Non-alcoholic steatohepatitis, or NASH, is a severe subtype of NAFLD characterized by liver injury and inflammation. It is associated with excessive accumulation of fat in liver cells; n advanced cases, NASH patients may develop fibrosis and ultimately cirrhosis of the liver. PBC is a chronic liver disease in which uncontrolled inflammation destroys the bile ducts. This causes bile to accumulate in the liver, leading to fibrosis or cirrhosis.
Enanta, based in Watertown, Mass., is investigating the therapeutic potential of its drug candidate EDP-305 for NASH and PBC. EDP-305 activates the Farnesoid X receptor (FXR), which is essential for the regulation of lipid metabolism, insulin resistance, inflammation and fibrosis in the liver.
EDP-305 is undergoing a placebo-controlled Phase 1a/b trial (NCT02918929) to evaluate the drug’s safety and tolerability in healthy adults and in those with presumptive NAFLD. In January 2017, the U.S. Food and Drug Administration granted EDP-305 its fast-track designation.

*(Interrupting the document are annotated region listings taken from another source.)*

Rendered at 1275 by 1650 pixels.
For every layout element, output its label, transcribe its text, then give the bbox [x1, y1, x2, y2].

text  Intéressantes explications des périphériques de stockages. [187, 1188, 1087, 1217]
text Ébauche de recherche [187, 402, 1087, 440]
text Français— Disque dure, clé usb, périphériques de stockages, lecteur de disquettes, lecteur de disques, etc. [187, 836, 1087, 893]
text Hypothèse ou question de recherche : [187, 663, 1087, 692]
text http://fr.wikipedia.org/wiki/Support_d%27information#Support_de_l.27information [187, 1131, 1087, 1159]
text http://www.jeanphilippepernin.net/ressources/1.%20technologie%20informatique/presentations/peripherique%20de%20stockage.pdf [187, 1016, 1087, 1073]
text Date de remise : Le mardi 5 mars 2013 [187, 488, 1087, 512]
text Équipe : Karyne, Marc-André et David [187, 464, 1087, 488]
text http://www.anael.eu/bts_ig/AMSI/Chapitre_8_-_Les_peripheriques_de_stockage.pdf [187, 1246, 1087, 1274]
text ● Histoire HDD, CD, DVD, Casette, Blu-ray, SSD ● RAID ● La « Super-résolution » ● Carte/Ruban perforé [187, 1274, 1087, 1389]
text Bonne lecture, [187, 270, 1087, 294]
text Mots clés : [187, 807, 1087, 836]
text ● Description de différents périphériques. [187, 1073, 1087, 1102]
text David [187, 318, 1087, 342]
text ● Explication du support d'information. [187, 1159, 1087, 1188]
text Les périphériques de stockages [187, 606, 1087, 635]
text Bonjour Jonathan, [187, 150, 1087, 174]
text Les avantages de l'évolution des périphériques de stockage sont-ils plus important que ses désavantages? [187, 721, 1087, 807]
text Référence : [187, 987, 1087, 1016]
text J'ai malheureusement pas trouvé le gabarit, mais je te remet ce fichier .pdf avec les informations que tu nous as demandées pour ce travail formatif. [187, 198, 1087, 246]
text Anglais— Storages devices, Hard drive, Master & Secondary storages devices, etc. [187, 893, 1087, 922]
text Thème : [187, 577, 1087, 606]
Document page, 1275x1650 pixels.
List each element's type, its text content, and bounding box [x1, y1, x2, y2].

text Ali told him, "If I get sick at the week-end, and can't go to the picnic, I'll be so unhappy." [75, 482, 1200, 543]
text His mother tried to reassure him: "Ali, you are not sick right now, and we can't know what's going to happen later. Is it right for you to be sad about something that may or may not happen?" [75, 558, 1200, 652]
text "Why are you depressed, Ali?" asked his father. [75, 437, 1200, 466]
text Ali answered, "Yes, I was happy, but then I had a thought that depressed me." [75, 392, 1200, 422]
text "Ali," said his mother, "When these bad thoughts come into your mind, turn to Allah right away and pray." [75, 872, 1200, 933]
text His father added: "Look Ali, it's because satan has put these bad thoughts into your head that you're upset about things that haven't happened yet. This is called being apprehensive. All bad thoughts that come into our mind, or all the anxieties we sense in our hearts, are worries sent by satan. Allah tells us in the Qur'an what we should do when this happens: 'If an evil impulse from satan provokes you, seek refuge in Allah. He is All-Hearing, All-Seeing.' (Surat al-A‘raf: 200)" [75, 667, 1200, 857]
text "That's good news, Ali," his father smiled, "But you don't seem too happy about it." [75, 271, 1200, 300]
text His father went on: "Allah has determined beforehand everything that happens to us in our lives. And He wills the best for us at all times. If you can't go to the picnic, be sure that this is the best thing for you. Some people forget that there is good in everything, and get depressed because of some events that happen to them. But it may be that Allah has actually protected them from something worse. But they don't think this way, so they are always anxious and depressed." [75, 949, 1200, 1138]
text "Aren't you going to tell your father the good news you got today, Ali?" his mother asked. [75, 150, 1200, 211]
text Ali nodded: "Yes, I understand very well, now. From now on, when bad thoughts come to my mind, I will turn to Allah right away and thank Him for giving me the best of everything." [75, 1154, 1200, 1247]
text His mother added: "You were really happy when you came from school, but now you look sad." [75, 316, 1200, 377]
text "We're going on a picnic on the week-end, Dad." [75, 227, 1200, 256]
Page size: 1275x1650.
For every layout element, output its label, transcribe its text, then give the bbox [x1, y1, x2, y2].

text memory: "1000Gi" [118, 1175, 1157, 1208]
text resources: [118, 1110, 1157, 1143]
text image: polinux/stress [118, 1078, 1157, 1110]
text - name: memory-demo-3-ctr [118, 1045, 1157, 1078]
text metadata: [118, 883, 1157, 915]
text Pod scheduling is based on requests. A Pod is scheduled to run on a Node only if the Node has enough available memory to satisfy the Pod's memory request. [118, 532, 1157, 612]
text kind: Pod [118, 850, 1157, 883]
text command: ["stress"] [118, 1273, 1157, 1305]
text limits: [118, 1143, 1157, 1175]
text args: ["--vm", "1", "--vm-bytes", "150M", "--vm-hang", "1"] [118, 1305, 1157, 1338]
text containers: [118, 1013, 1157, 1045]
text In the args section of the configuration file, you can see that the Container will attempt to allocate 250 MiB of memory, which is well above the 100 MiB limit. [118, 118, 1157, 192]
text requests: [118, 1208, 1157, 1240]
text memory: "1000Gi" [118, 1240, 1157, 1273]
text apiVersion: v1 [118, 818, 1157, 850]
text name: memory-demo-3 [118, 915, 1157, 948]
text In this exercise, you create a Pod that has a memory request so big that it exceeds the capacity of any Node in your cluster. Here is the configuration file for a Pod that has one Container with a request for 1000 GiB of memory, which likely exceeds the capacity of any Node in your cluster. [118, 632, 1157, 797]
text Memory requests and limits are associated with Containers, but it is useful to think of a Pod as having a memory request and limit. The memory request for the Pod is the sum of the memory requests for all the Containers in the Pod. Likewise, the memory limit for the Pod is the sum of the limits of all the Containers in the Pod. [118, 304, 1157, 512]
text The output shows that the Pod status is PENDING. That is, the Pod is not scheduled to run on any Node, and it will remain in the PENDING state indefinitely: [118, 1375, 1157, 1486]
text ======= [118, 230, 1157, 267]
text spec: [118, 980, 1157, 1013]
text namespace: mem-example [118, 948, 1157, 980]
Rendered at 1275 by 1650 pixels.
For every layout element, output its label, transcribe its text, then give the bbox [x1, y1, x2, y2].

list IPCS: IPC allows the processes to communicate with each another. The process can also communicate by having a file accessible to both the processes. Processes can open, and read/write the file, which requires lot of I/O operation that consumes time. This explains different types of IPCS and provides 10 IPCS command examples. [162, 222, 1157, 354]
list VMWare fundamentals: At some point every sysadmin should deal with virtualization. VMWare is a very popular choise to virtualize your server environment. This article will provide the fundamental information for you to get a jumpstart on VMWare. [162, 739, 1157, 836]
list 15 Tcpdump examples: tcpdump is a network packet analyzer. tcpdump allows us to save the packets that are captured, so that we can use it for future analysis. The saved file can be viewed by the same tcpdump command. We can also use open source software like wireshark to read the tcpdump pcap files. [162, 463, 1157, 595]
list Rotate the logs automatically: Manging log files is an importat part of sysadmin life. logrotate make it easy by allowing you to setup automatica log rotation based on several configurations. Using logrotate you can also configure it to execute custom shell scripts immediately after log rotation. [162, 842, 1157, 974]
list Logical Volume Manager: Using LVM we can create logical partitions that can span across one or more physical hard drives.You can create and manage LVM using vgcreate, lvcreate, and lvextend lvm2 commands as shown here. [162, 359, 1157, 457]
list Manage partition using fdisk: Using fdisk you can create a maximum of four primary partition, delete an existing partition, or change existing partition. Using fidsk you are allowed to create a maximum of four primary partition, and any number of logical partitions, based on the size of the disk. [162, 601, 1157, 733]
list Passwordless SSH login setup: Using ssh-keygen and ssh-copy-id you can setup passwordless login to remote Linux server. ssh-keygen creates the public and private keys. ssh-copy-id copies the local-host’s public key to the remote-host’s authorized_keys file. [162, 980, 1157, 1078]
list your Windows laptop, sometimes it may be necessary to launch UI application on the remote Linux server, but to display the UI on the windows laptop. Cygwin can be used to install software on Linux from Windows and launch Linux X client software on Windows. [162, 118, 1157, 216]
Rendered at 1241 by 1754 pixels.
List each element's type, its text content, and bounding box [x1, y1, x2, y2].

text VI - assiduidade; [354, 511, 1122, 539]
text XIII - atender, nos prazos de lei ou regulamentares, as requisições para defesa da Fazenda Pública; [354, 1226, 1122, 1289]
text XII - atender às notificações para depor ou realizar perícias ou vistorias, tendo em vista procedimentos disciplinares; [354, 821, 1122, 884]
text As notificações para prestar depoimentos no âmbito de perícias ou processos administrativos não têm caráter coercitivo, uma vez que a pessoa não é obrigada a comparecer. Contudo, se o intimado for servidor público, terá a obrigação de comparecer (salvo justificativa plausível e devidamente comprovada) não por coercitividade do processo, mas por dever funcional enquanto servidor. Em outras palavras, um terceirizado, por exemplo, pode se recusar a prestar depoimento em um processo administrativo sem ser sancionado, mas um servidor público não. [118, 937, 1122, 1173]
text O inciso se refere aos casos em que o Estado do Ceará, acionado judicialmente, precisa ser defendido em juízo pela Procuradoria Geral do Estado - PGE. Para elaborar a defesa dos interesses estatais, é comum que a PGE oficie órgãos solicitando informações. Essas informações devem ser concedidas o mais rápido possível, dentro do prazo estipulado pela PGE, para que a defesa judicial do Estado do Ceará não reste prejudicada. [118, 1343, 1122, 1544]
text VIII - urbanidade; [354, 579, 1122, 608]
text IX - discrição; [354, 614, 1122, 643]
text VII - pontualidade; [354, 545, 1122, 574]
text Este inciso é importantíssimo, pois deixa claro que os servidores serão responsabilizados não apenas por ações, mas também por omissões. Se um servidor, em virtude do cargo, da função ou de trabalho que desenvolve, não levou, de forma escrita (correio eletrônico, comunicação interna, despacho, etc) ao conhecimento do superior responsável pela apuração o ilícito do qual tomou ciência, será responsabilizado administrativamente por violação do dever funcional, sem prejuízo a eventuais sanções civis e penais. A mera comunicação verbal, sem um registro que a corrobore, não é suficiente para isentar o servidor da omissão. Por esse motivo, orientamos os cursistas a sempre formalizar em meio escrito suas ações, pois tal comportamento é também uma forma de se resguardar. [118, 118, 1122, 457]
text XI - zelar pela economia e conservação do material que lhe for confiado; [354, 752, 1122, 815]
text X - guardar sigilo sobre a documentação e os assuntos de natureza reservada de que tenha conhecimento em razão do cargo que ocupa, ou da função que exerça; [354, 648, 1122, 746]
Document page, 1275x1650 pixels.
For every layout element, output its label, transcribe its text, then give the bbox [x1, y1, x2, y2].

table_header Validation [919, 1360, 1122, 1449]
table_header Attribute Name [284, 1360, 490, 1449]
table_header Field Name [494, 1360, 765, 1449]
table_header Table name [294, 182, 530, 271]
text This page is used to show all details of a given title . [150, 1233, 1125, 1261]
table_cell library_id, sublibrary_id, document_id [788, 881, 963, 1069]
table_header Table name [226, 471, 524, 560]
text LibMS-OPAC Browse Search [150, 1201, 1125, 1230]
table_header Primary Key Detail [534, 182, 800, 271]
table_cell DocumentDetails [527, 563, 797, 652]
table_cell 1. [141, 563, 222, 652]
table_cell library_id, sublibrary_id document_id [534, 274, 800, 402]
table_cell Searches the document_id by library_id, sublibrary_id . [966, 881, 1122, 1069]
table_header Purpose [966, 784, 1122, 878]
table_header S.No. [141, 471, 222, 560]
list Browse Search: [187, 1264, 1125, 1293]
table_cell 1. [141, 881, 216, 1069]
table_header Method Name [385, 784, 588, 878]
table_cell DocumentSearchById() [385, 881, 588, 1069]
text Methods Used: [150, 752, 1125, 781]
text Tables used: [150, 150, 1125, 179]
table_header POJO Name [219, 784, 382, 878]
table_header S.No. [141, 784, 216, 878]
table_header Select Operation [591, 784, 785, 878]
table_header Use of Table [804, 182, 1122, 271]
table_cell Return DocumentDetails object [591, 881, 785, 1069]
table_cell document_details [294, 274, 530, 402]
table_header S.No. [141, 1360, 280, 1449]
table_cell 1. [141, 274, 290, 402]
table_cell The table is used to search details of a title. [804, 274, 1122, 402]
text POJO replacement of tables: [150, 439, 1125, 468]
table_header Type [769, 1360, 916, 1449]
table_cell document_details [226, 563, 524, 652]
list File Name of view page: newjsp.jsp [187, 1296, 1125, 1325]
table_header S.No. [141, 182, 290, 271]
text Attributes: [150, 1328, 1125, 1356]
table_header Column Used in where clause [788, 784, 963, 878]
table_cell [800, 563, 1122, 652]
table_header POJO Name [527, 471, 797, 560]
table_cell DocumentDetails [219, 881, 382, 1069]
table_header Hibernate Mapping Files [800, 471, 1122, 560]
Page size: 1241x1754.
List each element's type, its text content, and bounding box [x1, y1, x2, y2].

The latest EDP-305 preclinical studies show it could reduce fibrosis progression in several NASH and PBC mouse models. Researchers reported not only a beneficial effect on several biomarkers of the fibrotic process, but also a positive reduction of blood and liver fat content in NASH animal models treated with EDP-305.
“The extensive preclinical profiling of EDP-305 in a variety of in vitro and in vivo models has given Enanta the confidence to continue to advance EDP-305 in the clinic and to consider new areas, such as PSC, for exploration,” Enanta President and CEO Jay R. Luly said in a press release, adding that the company will likely present clinical data from its ongoing clinical study in healthy volunteers and presumed NAFLD subjects and to initiate NASH-enabling studies later this year.